Entscheidungsstichwort (Thema)
Bemessungsgrundlage beim Verkauf von Gebrauchtgegenständen
Leitsatz (redaktionell)
Bei der Entscheidung ging es um die Frage, ob ein Einzelhändler, der Gebrauchtgegenstände von Privatpersonen erworben hat, den Weiterverkauf in voller Höhe zu versteuern hat, ohne daß die im Einkaufspreis enthaltene Restmehrwertsteuer berücksichtigt wird.
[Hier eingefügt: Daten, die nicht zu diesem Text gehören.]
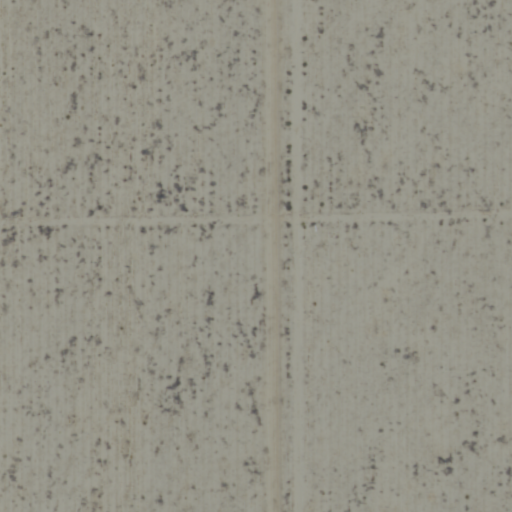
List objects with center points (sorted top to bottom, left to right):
crop: (256, 256)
Der EuGH hat diese Frage bejaht und entschieden, daß innerstaatliche Regelungen, die eine volle Versteuerung beim Verkauf von Gebrauchtgegenständen trotz fehlenden Vorsteuerabzugs vorsehen, mit dem Gemeinschaftsrecht zur Zeit der Entscheidung vereinbar sind.
Beteiligte
Inspecteur der Omzetbelasting Amsterdam |
Gründe
Urteil des Gerichtshofes
„Mehrwertsteuer – Regelung für den Wiederverkauf von Gebrauchtgegenständen”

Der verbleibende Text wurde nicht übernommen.